To prepare the compute nodes, software must be installed on them.  As they
can't be accessed directly from your local system, a :ref:`jump host
<ansible:use_ssh_jump_hosts>` configuration is added, so the SSH connection
goes through the management server to the compute systems behind it. Doing this
requires a few steps:

First, configure SSH to use Agent forwarding - create or edit your
``~/.ssh/config`` file and add the following lines::

  Host <management server IP>
    ForwardAgent yes

Then try to login to the management server, then the compute node::

  $ ssh onfadmin@<management server IP>
  Welcome to Ubuntu 18.04.5 LTS (GNU/Linux 5.4.0-54-generic x86_64)
  ...
  onfadmin@mgmtserver1:~$ ssh onfadmin@10.0.0.138
  Welcome to Ubuntu 18.04.5 LTS (GNU/Linux 5.4.0-54-generic x86_64)
  ...
  onfadmin@node2:~$

Being able to login to the compute nodes from the management node means that
SSH Agent forwarding is working correctly.

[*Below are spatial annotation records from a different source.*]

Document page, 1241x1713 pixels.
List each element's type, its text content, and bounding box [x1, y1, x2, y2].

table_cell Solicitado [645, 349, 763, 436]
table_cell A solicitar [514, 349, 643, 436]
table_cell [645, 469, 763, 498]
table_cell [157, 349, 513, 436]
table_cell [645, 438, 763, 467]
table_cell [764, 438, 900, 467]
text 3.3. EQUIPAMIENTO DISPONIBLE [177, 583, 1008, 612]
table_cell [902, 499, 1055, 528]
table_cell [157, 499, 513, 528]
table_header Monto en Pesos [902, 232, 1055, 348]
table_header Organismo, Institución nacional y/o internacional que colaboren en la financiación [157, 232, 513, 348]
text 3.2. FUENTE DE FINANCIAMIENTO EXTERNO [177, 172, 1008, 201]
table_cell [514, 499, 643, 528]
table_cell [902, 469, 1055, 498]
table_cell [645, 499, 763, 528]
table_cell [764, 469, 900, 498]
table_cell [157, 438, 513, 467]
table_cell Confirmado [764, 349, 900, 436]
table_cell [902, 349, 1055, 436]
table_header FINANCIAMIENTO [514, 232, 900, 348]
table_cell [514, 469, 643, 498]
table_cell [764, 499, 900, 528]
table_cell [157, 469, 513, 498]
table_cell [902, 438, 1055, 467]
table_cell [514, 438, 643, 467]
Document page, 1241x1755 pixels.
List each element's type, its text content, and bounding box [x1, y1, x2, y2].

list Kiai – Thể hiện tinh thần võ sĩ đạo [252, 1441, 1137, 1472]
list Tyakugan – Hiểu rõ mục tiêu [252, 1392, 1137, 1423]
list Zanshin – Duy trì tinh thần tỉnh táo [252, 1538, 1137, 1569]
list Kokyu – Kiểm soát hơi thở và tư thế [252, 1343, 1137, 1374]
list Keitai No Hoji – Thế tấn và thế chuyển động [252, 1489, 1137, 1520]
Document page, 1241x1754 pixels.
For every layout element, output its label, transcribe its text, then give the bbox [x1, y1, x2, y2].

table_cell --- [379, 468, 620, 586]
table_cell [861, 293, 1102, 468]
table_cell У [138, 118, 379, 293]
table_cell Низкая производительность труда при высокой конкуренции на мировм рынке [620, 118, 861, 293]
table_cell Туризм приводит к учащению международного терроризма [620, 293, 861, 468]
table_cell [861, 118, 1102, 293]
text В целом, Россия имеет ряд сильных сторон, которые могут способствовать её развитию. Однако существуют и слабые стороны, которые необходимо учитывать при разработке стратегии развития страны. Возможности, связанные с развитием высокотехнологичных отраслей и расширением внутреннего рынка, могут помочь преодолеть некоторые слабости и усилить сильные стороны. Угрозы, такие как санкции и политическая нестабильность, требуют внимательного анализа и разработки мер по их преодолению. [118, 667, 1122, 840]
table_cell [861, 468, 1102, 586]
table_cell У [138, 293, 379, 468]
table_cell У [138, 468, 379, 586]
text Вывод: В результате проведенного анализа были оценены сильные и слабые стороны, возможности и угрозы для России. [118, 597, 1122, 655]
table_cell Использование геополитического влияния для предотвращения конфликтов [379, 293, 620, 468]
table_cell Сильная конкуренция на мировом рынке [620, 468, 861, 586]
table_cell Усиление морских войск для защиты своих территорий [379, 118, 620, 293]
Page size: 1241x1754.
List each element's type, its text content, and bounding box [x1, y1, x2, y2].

Verify that your inventory (Created earlier from the
``inventory/example-aether.ini`` file) includes an ``[aethercompute]`` section
that has all the names and IP addresses of the compute nodes in it.

Then run a ping test::

  ansible -i inventory/sitename.ini -m ping aethercompute

It may ask you about authorized keys - answer ``yes`` for each host to trust the keys::

  The authenticity of host '10.0.0.138 (<no hostip for proxy command>)' can't be established.
  ECDSA key fingerprint is SHA256:...
  Are you sure you want to continue connecting (yes/no/[fingerprint])? yes

You should then see a success message for each host::

  node1.stage1.menlo | SUCCESS => {
      "changed": false,
      "ping": "pong"
  }
  node2.stage1.menlo | SUCCESS => {
      "changed": false,
      "ping": "pong"
  }
  ...

Once you've seen this, run the playbook to install the prerequisites (Terraform
user, Docker)::

  ansible-playbook -i inventory/sitename.ini playbooks/aethercompute-playbook.yml

Note that Docker is quite large and may take a few minutes for installation
depending on internet connectivity.

Now that these compute nodes have been brought up, the rest of the installation
can continue.